Ne soyons pas dupes. La droite traditionnelle comme elle s'aime à se nommer n'aura pas de politique moins libérale que l'actuelle gouvernement. Avec elle, adieux la transition écologique, adieux les droits des femmes et des minorités, adieux la pluralité des idées – silence aux scientifiques, syndicats, journalistes et lancers d'alertes. Bonjour la compromission, le marche ou crève, le chacun pour soi et Dieu pour tous... ceux qui s'en sortiront – le darwinisme social aura de encore de beaux jours à vivre. Car chaque guerre a ses profiteurs et ses planqués. La solution proposée est une régression. Non pas un retour au passé, même fantasmé, mais une plongée dans l'obscurantisme le plus crasse. Des heures sombres pour notre histoire. Quelle option offrira-t-elle aux « immigrés » sinon un retour forcé ? Dans un sens, c'est l'idée du bagne réactualisée. Sauf qu'avant « leurs pays », où il était implanté, nous appartenaient. Il n'était donc pas difficile d'y envoyer les renégats, les irréductibles et autres marginaux qui refusaient de se conformer au moule de la société. Maintenant, ce sont des états souverains et il paraît douteux qu'ils acceptent de bonne grâce cette masse dépaysée.
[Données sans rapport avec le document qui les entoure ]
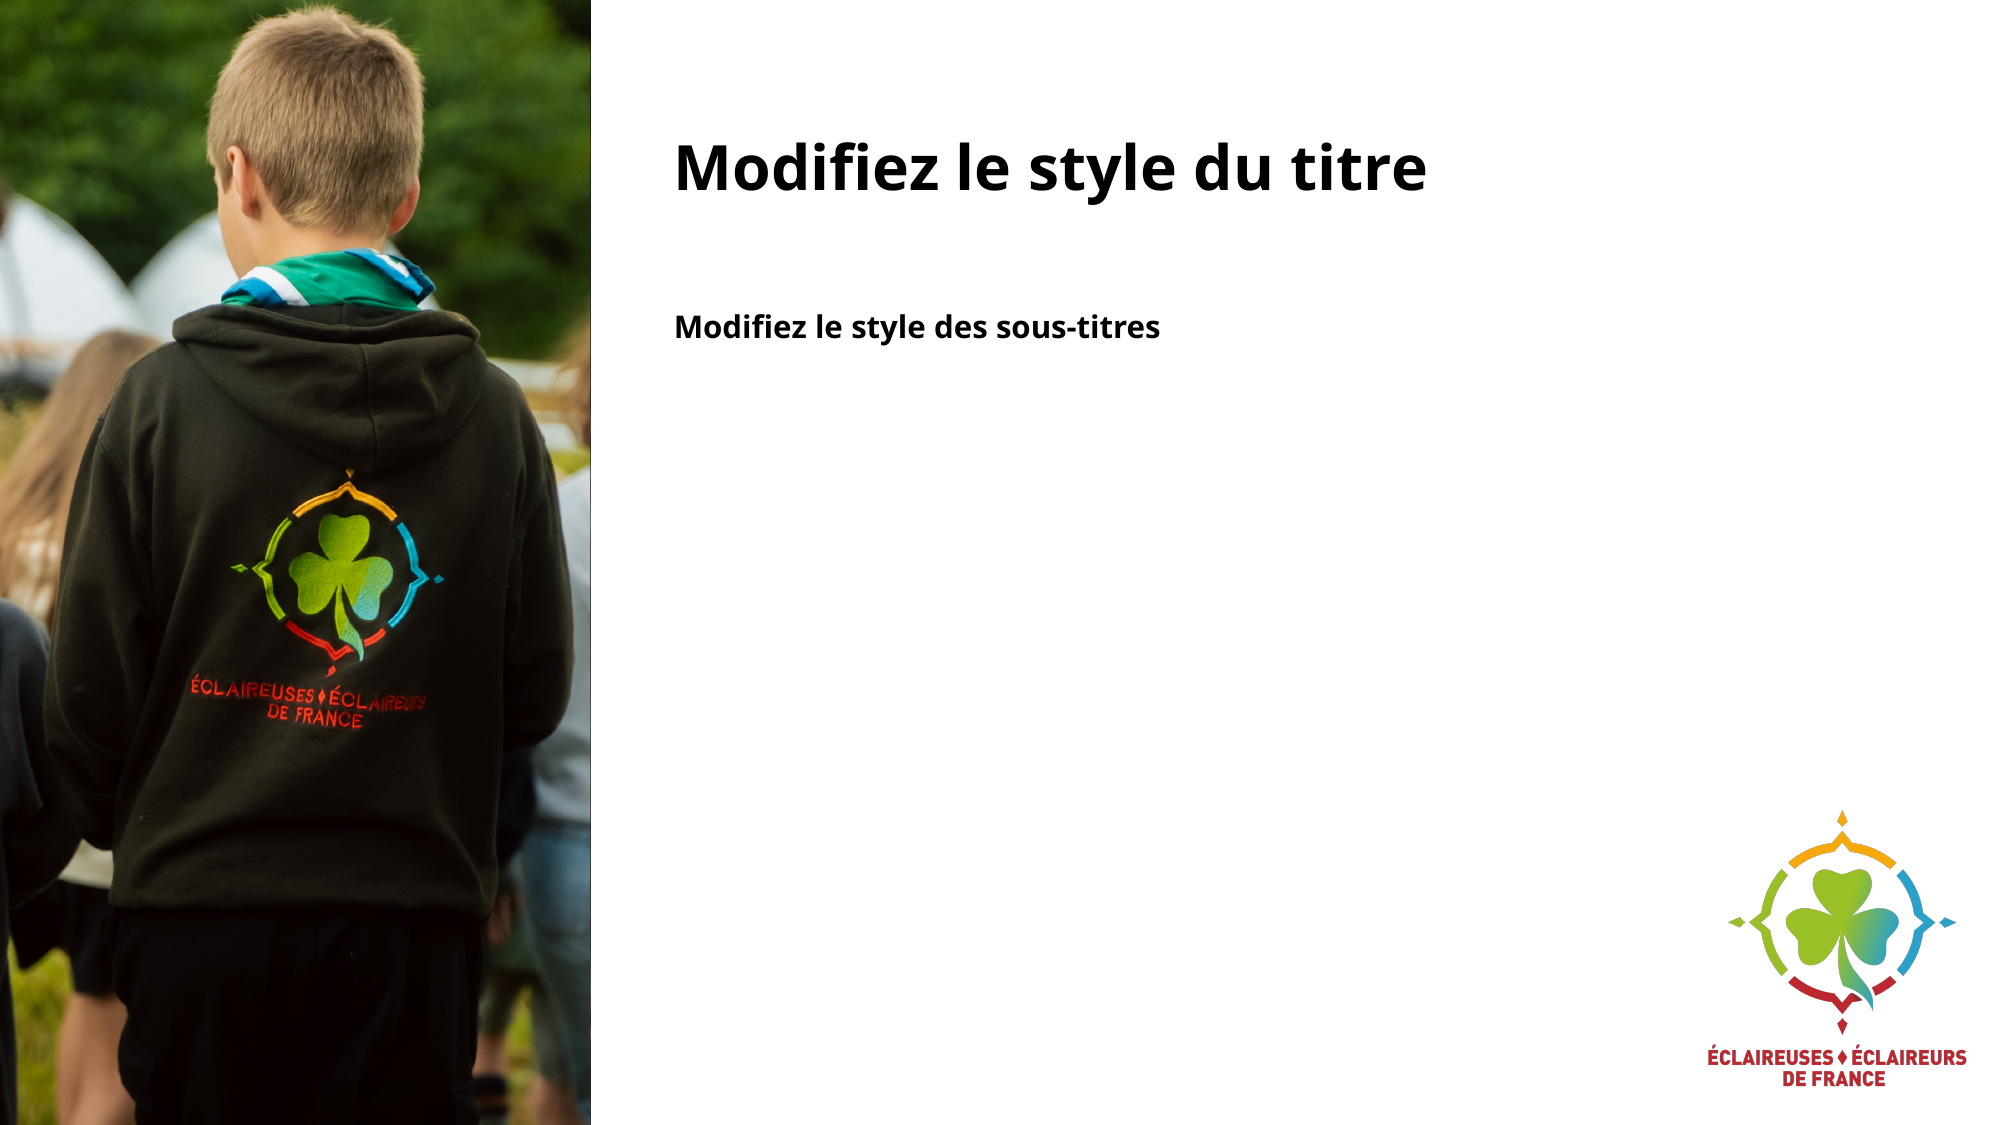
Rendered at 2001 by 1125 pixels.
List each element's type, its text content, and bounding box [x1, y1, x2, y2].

picture [1707, 808, 1968, 1092]
text_box Modifiez le style du titre [659, 60, 1863, 280]
text_box Modifiez le style des sous-titres [659, 299, 1863, 1013]
picture [0, 0, 591, 1125]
Soyez sans crainte, la France ne peut entrer en guerre seule contre la Russie. Elle n'en a pas les moyens : notre armée n'est pas de taille, notre industrie non plus, pas plus que la population. Qui plus est, elle n'a pas de frontière avec cet empire. Quel pays européen serait assez fou pour laisser passer nos chasseurs-bombardiers Rafale et autres char Leclerc sur son sol ? Se serait se condamner à entrer dans la ronde mortelle. Non, n'en déplaise aux rodomontades du locataire de l'Élysée, la France fera jouer les traiter internationaux. Au pire, elle s'intégrera à une coalition otanienne. Et si un putsch militaire devait éclater... Paris sera sans doute déjà en bouteille. La dernière fois que c'est arrivé, le pays était à terre, ses institutions sens dessus dessous, sa population jetée sur les routes de l'exode et son armée totalement délitée. Une partie des potentiels opposants était enjôlée, qui dans une prison pour communisme, qui sur un paquebot pour avoir oser tenter de se reposer sur l'empire. Et parce qu'ils étaient nombreux à ne plus vouloir de cette République à bout de souffle, ils se sont voué au premier vieillard venu . Nous n'y sommes pas encore, dormez tranquilles brave gens. Qui sait, cela pourrait un jour changer.